I know that some think it's really old-skool, but I’m a sucker for the whole superhero genre in comics. I know that comics are a great medium for telling all kinds of stories, but the superhero stuff still excites me in a very primal way. I’ve read them my whole life, making up characters and stories of my own and soaking in as much of the varied universes of superhero stories as I could. It's easy to look back now and see that I have a real soft spot for a lot of stuff from my youth that wasn't especially sophisticated, but it's also very exciting to see that a lot of comics have grown with me. A lot of them are still just slugfests, and I often get exasperated at how bloated some of the more popular mythologies have become. Luckily, there are books like The Authority and The Invisibles and Planetary that play with the myths that nurtured me: they challenge them, contradict them, turn them inside out, and even show affection for them. It's very po-mo now, very meta. And that’s good. There are a lot of people making comics who are up to the challenge of keeping the medium vital without losing the spark of wonder that sucked me in to begin with. Thank god for that.
Homo Schlock
I beg to differ. In fact, I’d say that a god-damned rainbow mirrorball is enough of a hypercaricature to be the sole indicator of someone so desperate to have an identity that he'd buy one lock, stock, and barrel from a catalogue of homosexual schlock. (It could be a she. I don't want to suggest that lesbians are immune to this sort of tragic kitsch.) Jesus, decades of fighting for public acceptance gets us this? Doesn't anyone see that this is as bad as a Catholic with a life-size velvet painting of the Pope?

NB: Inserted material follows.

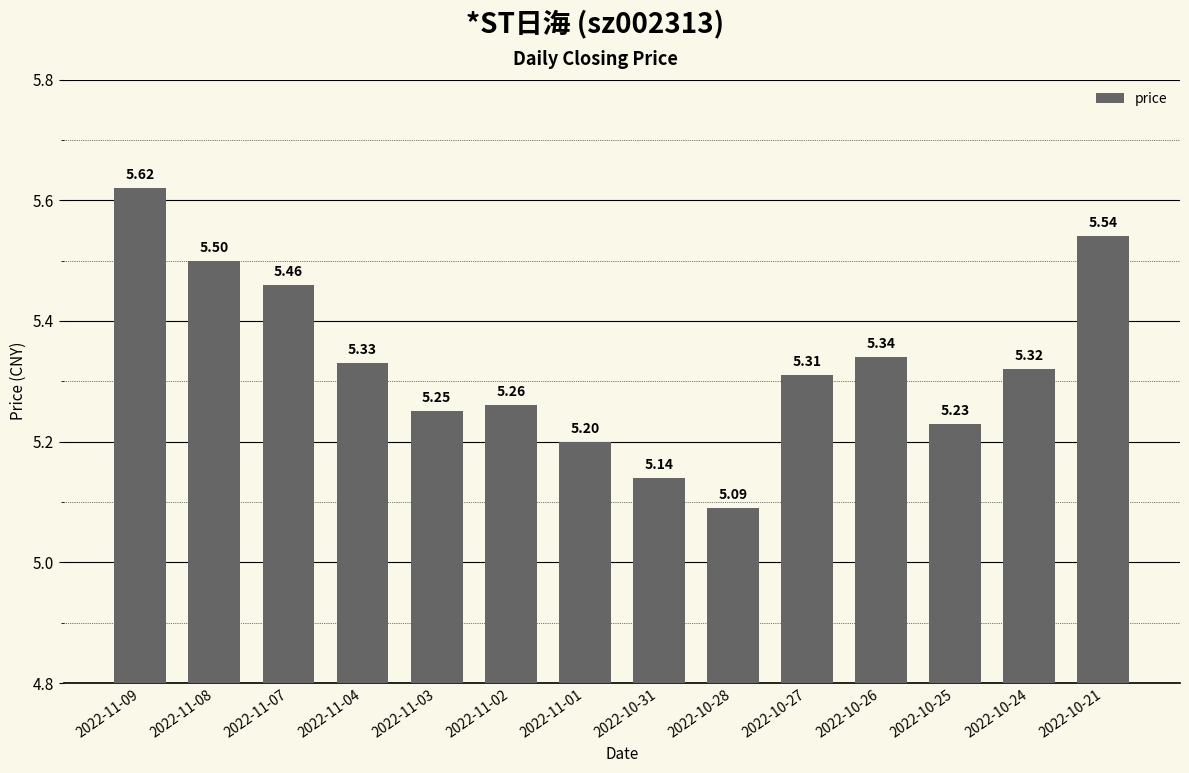

At which label is the value closest to 5?

2022-10-28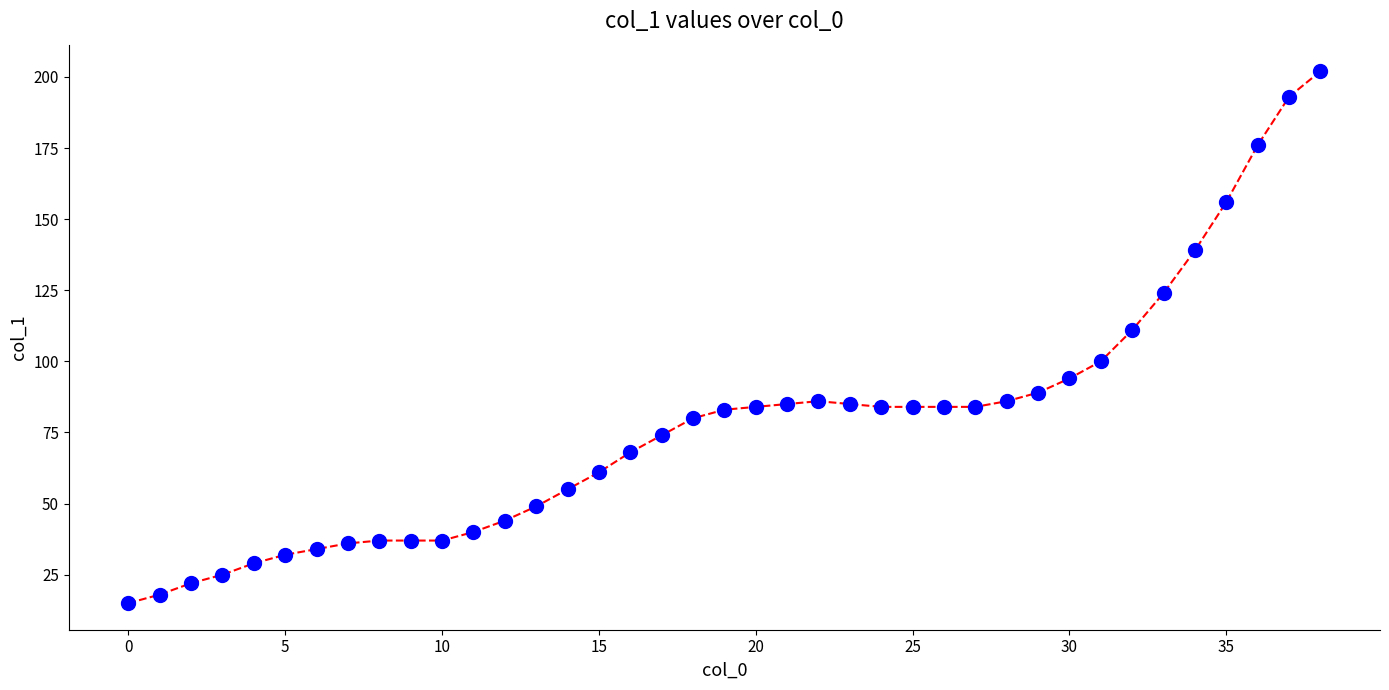

Does the chart display data point markers on the line(s)?

Yes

You wanna show your pride? You wanna be out of the closet? Hold a guy's hand in public. Tell the fella in the mailroom he's got a hot ass. Ask if your boyfriend can be covered under your health insurance. Just be yourself — I bet you're not as truly straight-acting as you think you are. And that’s not a problem at all.
New Mediciney Goodness
I switched medicines today, sort of. since I’ve been doing so well on the three drugs I’ve been taking (AZT, 3TC, Ziagen), no gross side effects and impressive changes in my bloddwork and whatnot, I’ve switched from taking them as two pills (Combivir, Ziagen) twice a day to only one pill (Trizivir) twice a day. It's big and blue and looks prettier in my little pillbox than the others, and leaves more room for me to carry around extra Claritin for my pesky allergies.
Have I ever complained about how much I hate taking medicines? Not because I find them unpleasant in and of themselves, but because I hate being reliant on little nudges to my body chemistry rather than just relying on clean living and eating pretty well. Being totally dependent on prescription medicines every day for the rest of my life, particularly knowing that if I miss doses too often they can stop beng effective altogether, makes me slightly batty.